What the task asks
Continue the text on multi-band cellular base stations, starting right after its last sentence.

Text under study
==========

Therefore, a limitation of existing cellular base stations is that they are not equipped to provide service to multiple types of mobile stations.

What is needed is a cellular base station that can provide service to multiple types of mobile stations.

SUMMARY

The invention overcomes the identified problems and provides a base station that can serve multiple types of mobile stations. A base transceiver station (BTS) according to an exemplary embodiment includes a first transceiver configured to communicate with a first mobile station on a first frequency band, and a second transceiver configured to communicate with a second mobile station on a second frequency band. These bands can be, for example, 900 MHz and 1800 MHz frequency bands. The BTS includes a processor configured to instruct the first transceiver to receive inbound information from the first mobile station and to transmit outbound information to the first mobile station and to instruct the second transceiver to receive inbound information from the second mobile station and to transmit outbound information to the second mobile station. A trunk module is coupled to the processor and configured to communicate the first information and the second information with a base station controller (BSC). The BSC is coupled to the BTS and configured to communicate the inbound information and outbound information with the BTS. In one embodiment, a time division multiplexing technique is used to communicate the inbound information and outbound information between the BTS and BSC.

==========

[Stored data entries]
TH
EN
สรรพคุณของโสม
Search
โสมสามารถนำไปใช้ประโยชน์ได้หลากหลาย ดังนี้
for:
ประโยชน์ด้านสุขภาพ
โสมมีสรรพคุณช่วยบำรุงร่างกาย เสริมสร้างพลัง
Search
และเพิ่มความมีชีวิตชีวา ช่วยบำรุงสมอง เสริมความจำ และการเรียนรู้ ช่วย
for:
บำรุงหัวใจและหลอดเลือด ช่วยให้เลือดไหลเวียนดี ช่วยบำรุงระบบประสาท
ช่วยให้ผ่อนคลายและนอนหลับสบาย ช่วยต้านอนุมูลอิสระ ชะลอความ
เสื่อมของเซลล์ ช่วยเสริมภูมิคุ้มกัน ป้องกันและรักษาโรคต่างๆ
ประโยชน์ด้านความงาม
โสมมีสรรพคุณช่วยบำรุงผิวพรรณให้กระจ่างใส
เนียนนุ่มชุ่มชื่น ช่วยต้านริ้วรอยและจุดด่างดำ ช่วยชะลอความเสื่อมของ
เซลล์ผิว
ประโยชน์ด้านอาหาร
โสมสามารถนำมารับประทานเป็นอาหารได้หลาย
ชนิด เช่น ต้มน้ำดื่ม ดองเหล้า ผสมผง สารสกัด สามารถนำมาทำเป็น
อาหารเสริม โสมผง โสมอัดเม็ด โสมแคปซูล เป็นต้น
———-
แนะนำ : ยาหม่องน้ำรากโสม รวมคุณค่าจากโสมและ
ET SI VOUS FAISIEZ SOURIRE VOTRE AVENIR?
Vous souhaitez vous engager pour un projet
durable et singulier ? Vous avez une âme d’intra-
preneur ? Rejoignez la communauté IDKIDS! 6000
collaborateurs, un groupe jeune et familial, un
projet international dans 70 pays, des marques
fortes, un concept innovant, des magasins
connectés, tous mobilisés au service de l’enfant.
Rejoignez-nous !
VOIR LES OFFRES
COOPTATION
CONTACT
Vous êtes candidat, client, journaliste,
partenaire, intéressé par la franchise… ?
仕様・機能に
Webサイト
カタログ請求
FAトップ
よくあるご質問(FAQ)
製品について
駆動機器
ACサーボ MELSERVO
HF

==========

Result
In another embodiment, the first information includes first voice/data information and first control information and the second information includes second voice/data information and second control information. The control information is associated with an Abis communication protocol between the BTS and BSC and is multiplexed over a single Abis link between the BTS and BSC.

Another embodiment of the base transceiver station includes a third transceiver configured to communicate with a third mobile station over a third frequency band. This band can be, for example, a 1900 MHz frequency band. The processor is configured to instruct the third transceiver to receive inbound information from the third mobile station and to transmit outbound information to the third mobile station. The trunk module is configured to communicate the third information with the BSC. The time division multiplexing technique is used to communicate the third inbound information and third outbound information between the BTS and BSC.

Advantages of the invention include the ability to incorporate multiple transceivers in a BTS for communicating on multiple frequency bands. This allows easier placement of the various transceivers in a single location and improves cellular service to mobile stations.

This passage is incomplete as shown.